The typewriter was dirty and stained from the cigarettes he used to smoke until the doctor gave him an ultimatum – give up smoking or die. He came home from the doctor’s, put his pack of Rothmans Plain on the mantelpiece and never smoked again (or so we believe!)
My father was a very quiet man. Marilyn and I moved away early in our marriage and we were in the habit of ringing home every weekend. He would answer the phone, Hello (in his Scottish accent) and, when he realised it was us, he’d say, “I’ll get your mother.” He couldn’t imagine we would ring to talk to him. Still, he rang Mum from work every day and she said he would tell her more then, than he ever did face-to-face
Unlike most Scotsmen, he didn’t drink and he lived for his family and his work. When we first came to Australia, he worked every shift available so that we could get a start in this new country. He refused to buy a house although he could have afforded it; perhaps there was some deep-seated philosophical resistance stopping him.
He was a very intelligent man with great organisational abilities but he had been born into a time when a son followed his father into the same company. His own father was a coal miner but Dad got a trade, fitting and turning, and didn’t go underground. At the AIS, where he worked for most of his life in Australia, he was promoted to engineer in charge of purchasing spares and so on for the maintenance department. His proudest possession was the gold Omega watch he received after 25 years with the company. I think he was happy with his lot in life and I’m not sure he would have considered changing it.
After retirement, he became interested in travel and, like me, he got great enjoyment from planning trips.

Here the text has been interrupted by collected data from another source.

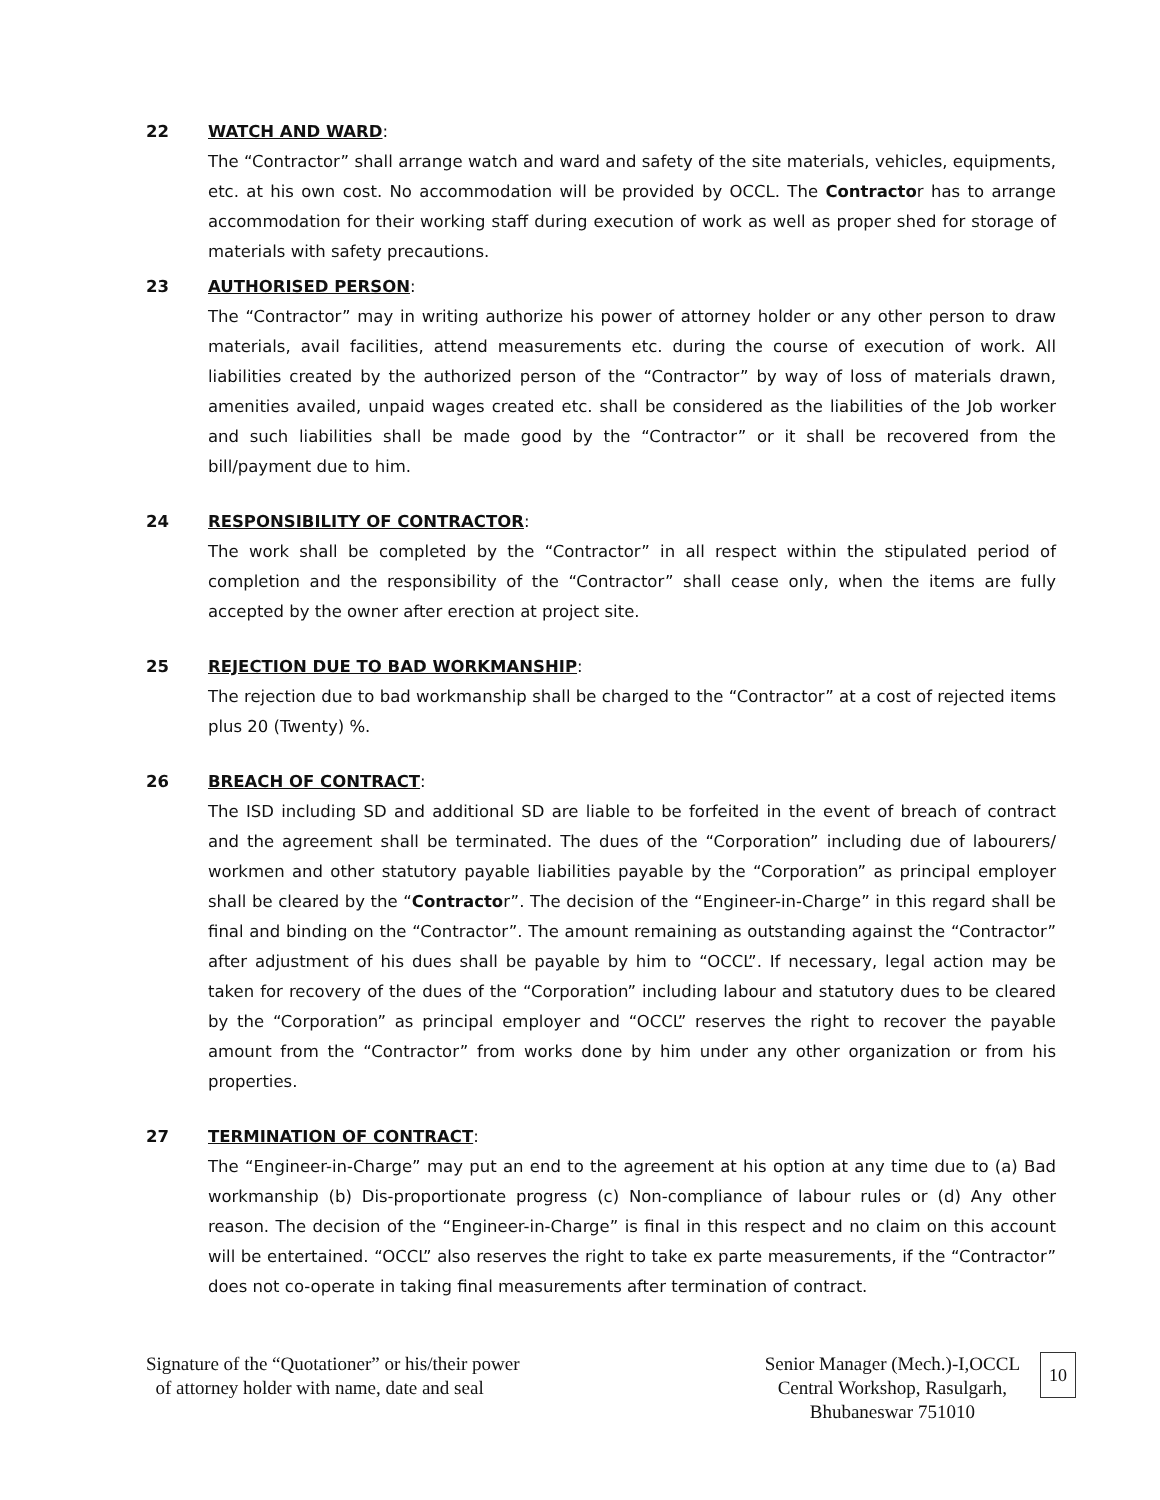22 WATCH AND WARD:
The “Contractor” shall arrange watch and ward and safety of the site materials, vehicles, equipments, etc. at his own cost. No accommodation will be provided by OCCL. The Contractor has to arrange accommodation for their working staff during execution of work as well as proper shed for storage of materials with safety precautions.
23 AUTHORISED PERSON:
The “Contractor” may in writing authorize his power of attorney holder or any other person to draw materials, avail facilities, attend measurements etc. during the course of execution of work. All liabilities created by the authorized person of the “Contractor” by way of loss of materials drawn, amenities availed, unpaid wages created etc. shall be considered as the liabilities of the Job worker and such liabilities shall be made good by the “Contractor” or it shall be recovered from the bill/payment due to him.
24 RESPONSIBILITY OF CONTRACTOR:
The work shall be completed by the “Contractor” in all respect within the stipulated period of completion and the responsibility of the “Contractor” shall cease only, when the items are fully accepted by the owner after erection at project site.
25 REJECTION DUE TO BAD WORKMANSHIP:
The rejection due to bad workmanship shall be charged to the “Contractor” at a cost of rejected items plus 20 (Twenty) %.
26 BREACH OF CONTRACT:
The ISD including SD and additional SD are liable to be forfeited in the event of breach of contract and the agreement shall be terminated. The dues of the “Corporation” including due of labourers/ workmen and other statutory payable liabilities payable by the “Corporation” as principal employer shall be cleared by the “Contractor”. The decision of the “Engineer-in-Charge” in this regard shall be final and binding on the “Contractor”. The amount remaining as outstanding against the “Contractor” after adjustment of his dues shall be payable by him to “OCCL”. If necessary, legal action may be taken for recovery of the dues of the “Corporation” including labour and statutory dues to be cleared by the “Corporation” as principal employer and “OCCL” reserves the right to recover the payable amount from the “Contractor” from works done by him under any other organization or from his properties.
27 TERMINATION OF CONTRACT:
The “Engineer-in-Charge” may put an end to the agreement at his option at any time due to (a) Bad workmanship (b) Dis-proportionate progress (c) Non-compliance of labour rules or (d) Any other reason. The decision of the “Engineer-in-Charge” is final in this respect and no claim on this account will be entertained. “OCCL” also reserves the right to take ex parte measurements, if the “Contractor” does not co-operate in taking final measurements after termination of contract.
Signature of the “Quotationer” or his/their power
of attorney holder with name, date and seal
Senior Manager (Mech.)-I,OCCL
Central Workshop, Rasulgarh,
Bhubaneswar 751010
10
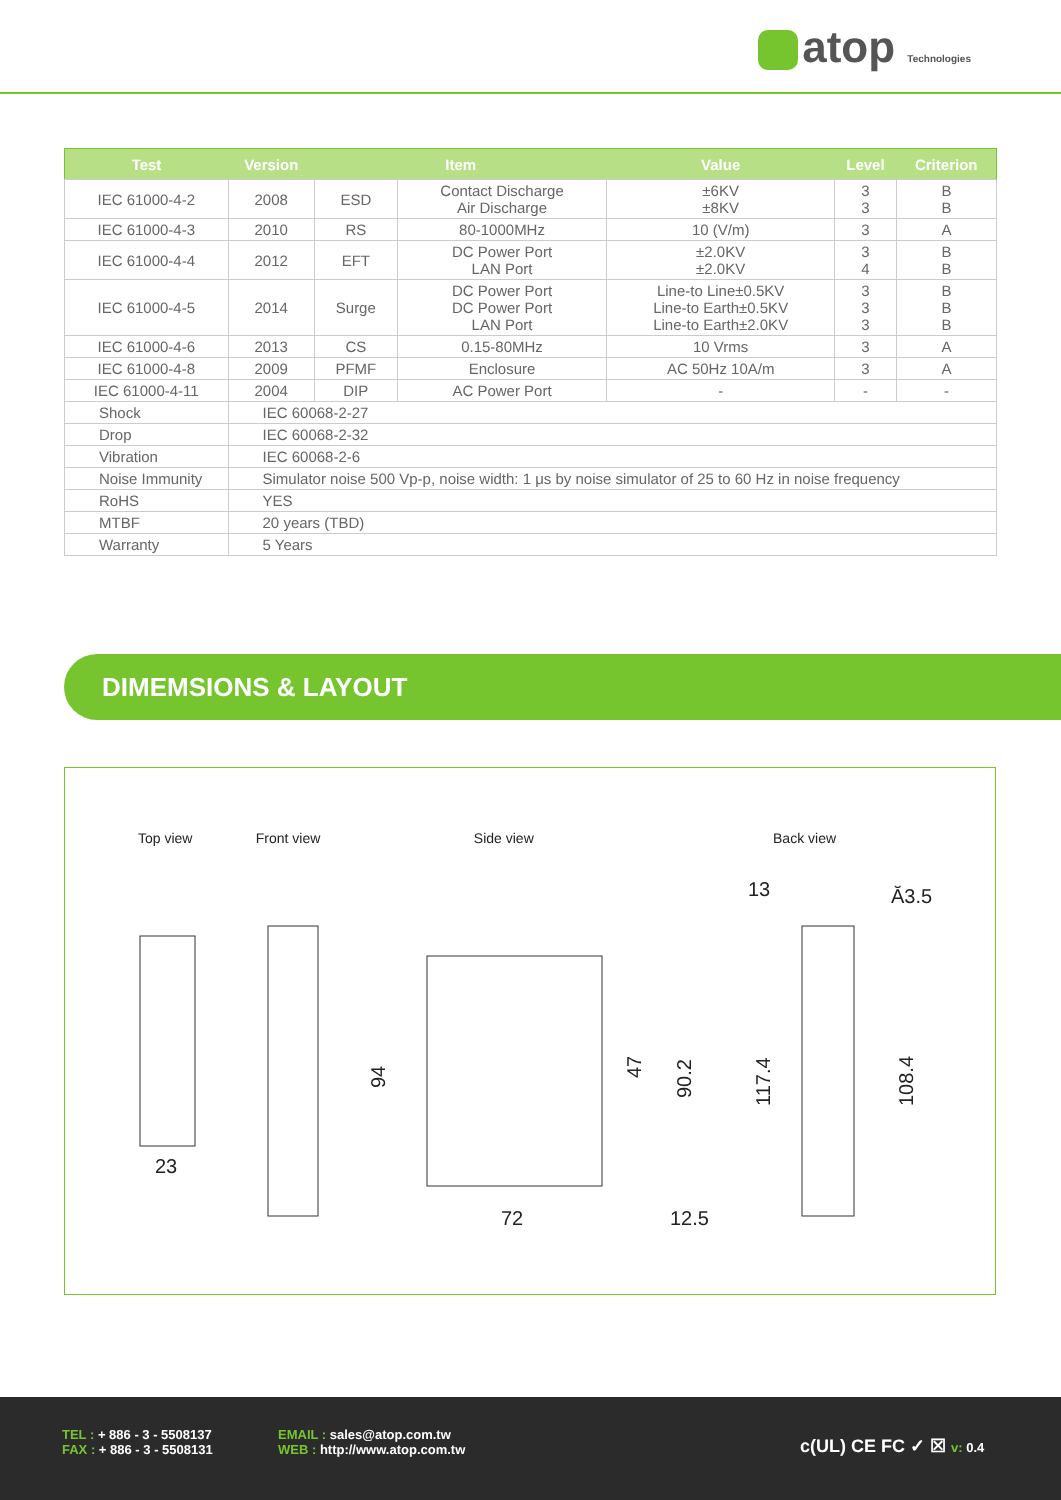atop Technologies
| Test | Version | Item | | Value | Level | Criterion |
| --- | --- | --- | --- | --- | --- | --- |
| IEC 61000-4-2 | 2008 | ESD | Contact Discharge Air Discharge | ±6KV ±8KV | 3 3 | B B |
| IEC 61000-4-3 | 2010 | RS | 80-1000MHz | 10 (V/m) | 3 | A |
| IEC 61000-4-4 | 2012 | EFT | DC Power Port LAN Port | ±2.0KV ±2.0KV | 3 4 | B B |
| IEC 61000-4-5 | 2014 | Surge | DC Power Port DC Power Port LAN Port | Line-to Line±0.5KV Line-to Earth±0.5KV Line-to Earth±2.0KV | 3 3 3 | B B B |
| IEC 61000-4-6 | 2013 | CS | 0.15-80MHz | 10 Vrms | 3 | A |
| IEC 61000-4-8 | 2009 | PFMF | Enclosure | AC 50Hz 10A/m | 3 | A |
| IEC 61000-4-11 | 2004 | DIP | AC Power Port | - | - | - |
| Shock | IEC 60068-2-27 | | | | | |
| Drop | IEC 60068-2-32 | | | | | |
| Vibration | IEC 60068-2-6 | | | | | |
| Noise Immunity | Simulator noise 500 Vp-p, noise width: 1 μs by noise simulator of 25 to 60 Hz in noise frequency | | | | | |
| RoHS | YES | | | | | |
| MTBF | 20 years (TBD) | | | | | |
| Warranty | 5 Years | | | | | |
DIMEMSIONS & LAYOUT
Top view Front view Side view Back view
23
72
12.5
13
Ă3.5
94
47
90.2
117.4
108.4
TEL : + 886 - 3 - 5508137
FAX : + 886 - 3 - 5508131
EMAIL : sales@atop.com.tw
WEB : http://www.atop.com.tw
c(UL) CE FC ✓ ☒ v: 0.4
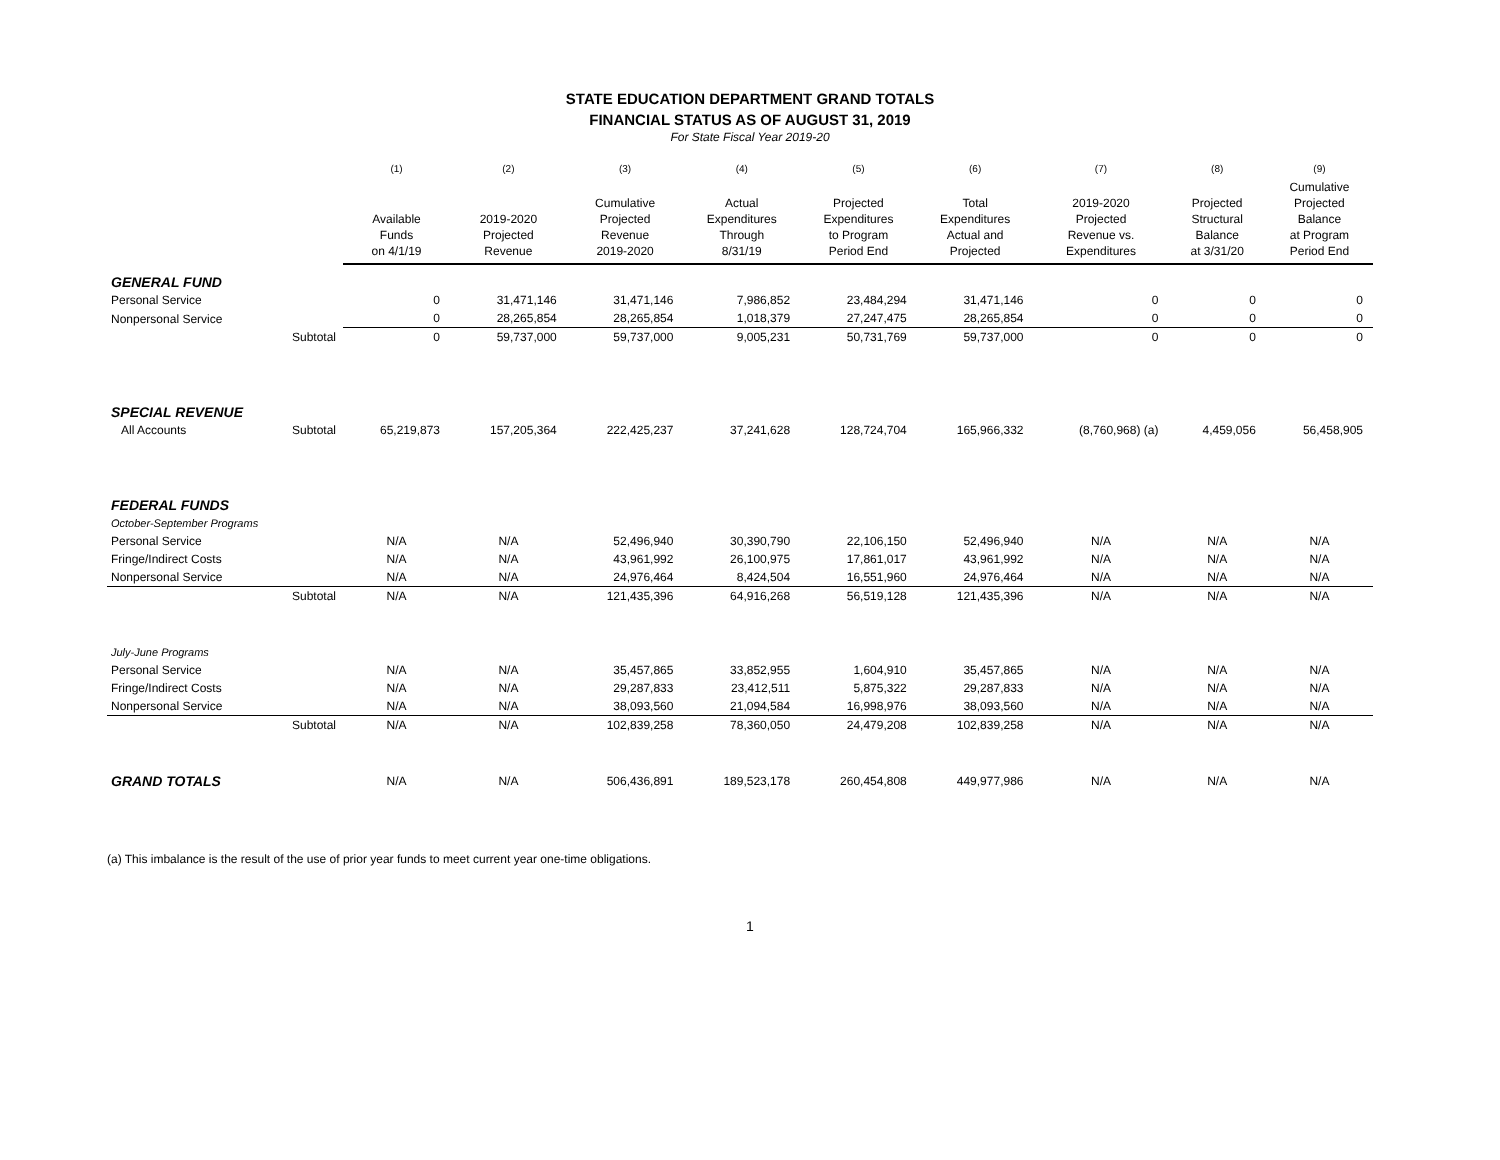STATE EDUCATION DEPARTMENT GRAND TOTALS
FINANCIAL STATUS AS OF AUGUST 31, 2019
For State Fiscal Year 2019-20
| | | (1) | (2) | (3) | (4) | (5) | (6) | (7) | (8) | (9) |
| --- | --- | --- | --- | --- | --- | --- | --- | --- | --- | --- |
| | | Available Funds on 4/1/19 | 2019-2020 Projected Revenue | Cumulative Projected Revenue 2019-2020 | Actual Expenditures Through 8/31/19 | Projected Expenditures to Program Period End | Total Expenditures Actual and Projected | 2019-2020 Projected Revenue vs. Expenditures | Projected Structural Balance at 3/31/20 | Cumulative Projected Balance at Program Period End |
| GENERAL FUND | | | | | | | | | | |
| Personal Service | | 0 | 31,471,146 | 31,471,146 | 7,986,852 | 23,484,294 | 31,471,146 | 0 | 0 | 0 |
| Nonpersonal Service | | 0 | 28,265,854 | 28,265,854 | 1,018,379 | 27,247,475 | 28,265,854 | 0 | 0 | 0 |
| | Subtotal | 0 | 59,737,000 | 59,737,000 | 9,005,231 | 50,731,769 | 59,737,000 | 0 | 0 | 0 |
| SPECIAL REVENUE | | | | | | | | | | |
| All Accounts | Subtotal | 65,219,873 | 157,205,364 | 222,425,237 | 37,241,628 | 128,724,704 | 165,966,332 | (8,760,968) (a) | 4,459,056 | 56,458,905 |
| FEDERAL FUNDS | | | | | | | | | | |
| October-September Programs | | | | | | | | | | |
| Personal Service | | N/A | N/A | 52,496,940 | 30,390,790 | 22,106,150 | 52,496,940 | N/A | N/A | N/A |
| Fringe/Indirect Costs | | N/A | N/A | 43,961,992 | 26,100,975 | 17,861,017 | 43,961,992 | N/A | N/A | N/A |
| Nonpersonal Service | | N/A | N/A | 24,976,464 | 8,424,504 | 16,551,960 | 24,976,464 | N/A | N/A | N/A |
| | Subtotal | N/A | N/A | 121,435,396 | 64,916,268 | 56,519,128 | 121,435,396 | N/A | N/A | N/A |
| July-June Programs | | | | | | | | | | |
| Personal Service | | N/A | N/A | 35,457,865 | 33,852,955 | 1,604,910 | 35,457,865 | N/A | N/A | N/A |
| Fringe/Indirect Costs | | N/A | N/A | 29,287,833 | 23,412,511 | 5,875,322 | 29,287,833 | N/A | N/A | N/A |
| Nonpersonal Service | | N/A | N/A | 38,093,560 | 21,094,584 | 16,998,976 | 38,093,560 | N/A | N/A | N/A |
| | Subtotal | N/A | N/A | 102,839,258 | 78,360,050 | 24,479,208 | 102,839,258 | N/A | N/A | N/A |
| GRAND TOTALS | | N/A | N/A | 506,436,891 | 189,523,178 | 260,454,808 | 449,977,986 | N/A | N/A | N/A |
(a) This imbalance is the result of the use of prior year funds to meet current year one-time obligations.
1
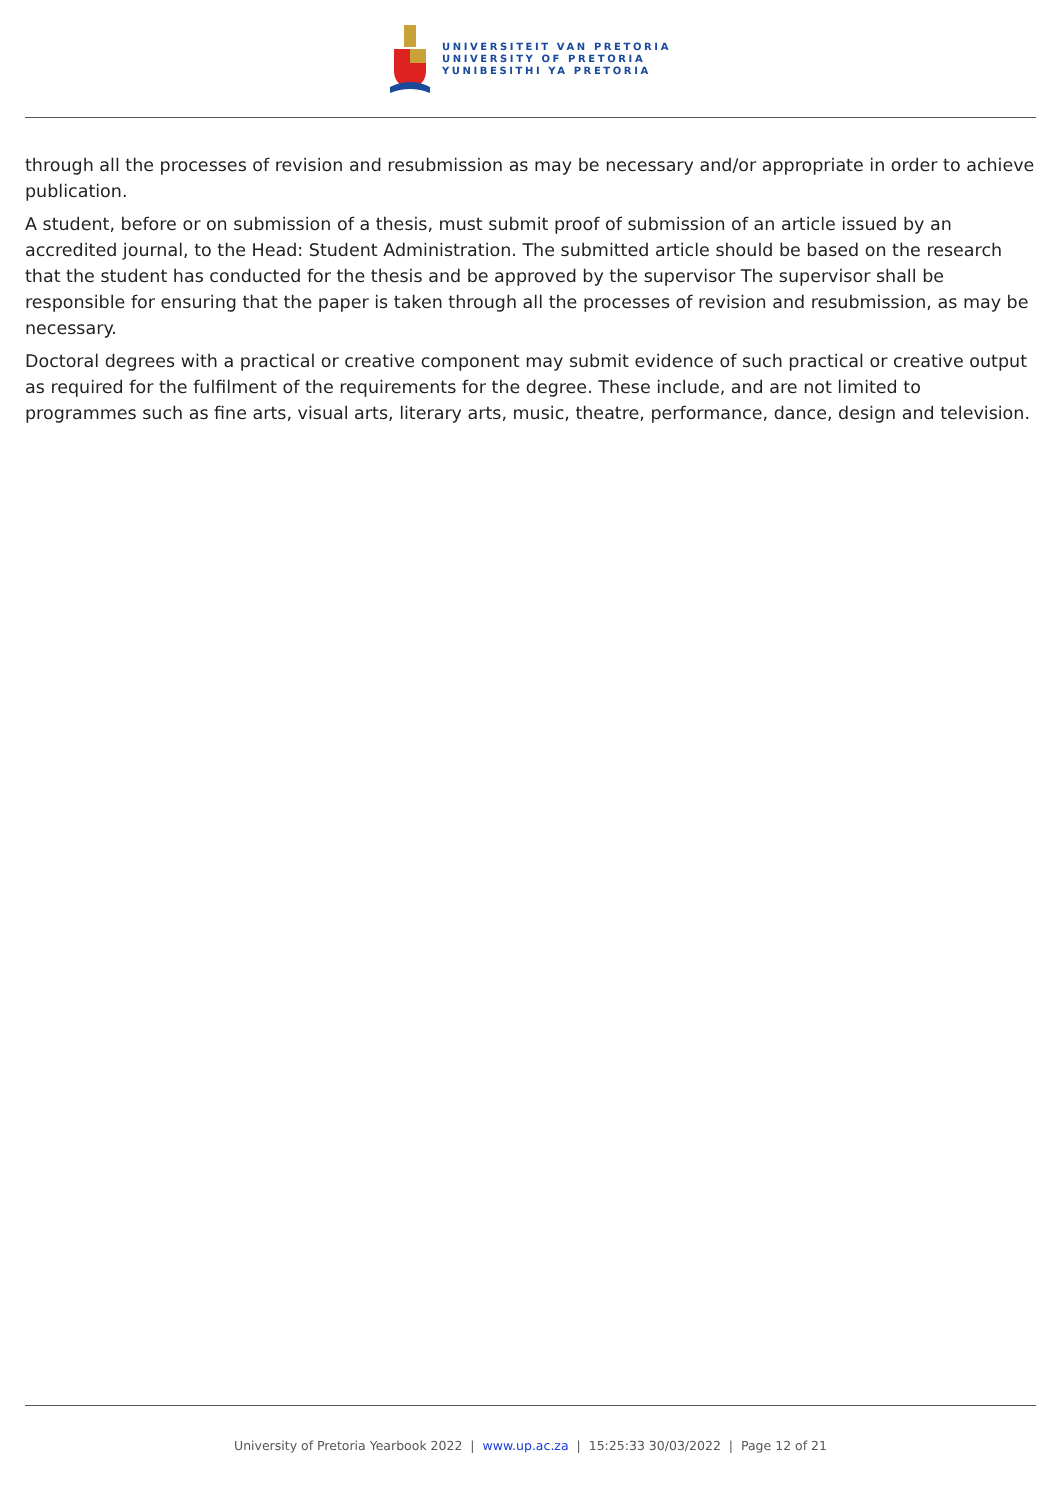UNIVERSITEIT VAN PRETORIA
UNIVERSITY OF PRETORIA
YUNIBESITHI YA PRETORIA
through all the processes of revision and resubmission as may be necessary and/or appropriate in order to achieve publication.
A student, before or on submission of a thesis, must submit proof of submission of an article issued by an accredited journal, to the Head: Student Administration. The submitted article should be based on the research that the student has conducted for the thesis and be approved by the supervisor The supervisor shall be responsible for ensuring that the paper is taken through all the processes of revision and resubmission, as may be necessary.
Doctoral degrees with a practical or creative component may submit evidence of such practical or creative output as required for the fulfilment of the requirements for the degree. These include, and are not limited to programmes such as fine arts, visual arts, literary arts, music, theatre, performance, dance, design and television.
University of Pretoria Yearbook 2022 | www.up.ac.za | 15:25:33 30/03/2022 | Page 12 of 21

There was no internet in those days so he would ring travel agents and collect brochures and study them meticulously. Sadly his health failed him and he didn’t get to enjoy his later life. He died in 1987 at 69 years and 4 months. It was his birthday last week.
As I write this, I’m thinking of the Eric Bogle song, Little Scraps of Paper. His father died young too and he thinks of his memories of his father as little scraps of paper. That’s how I see it too.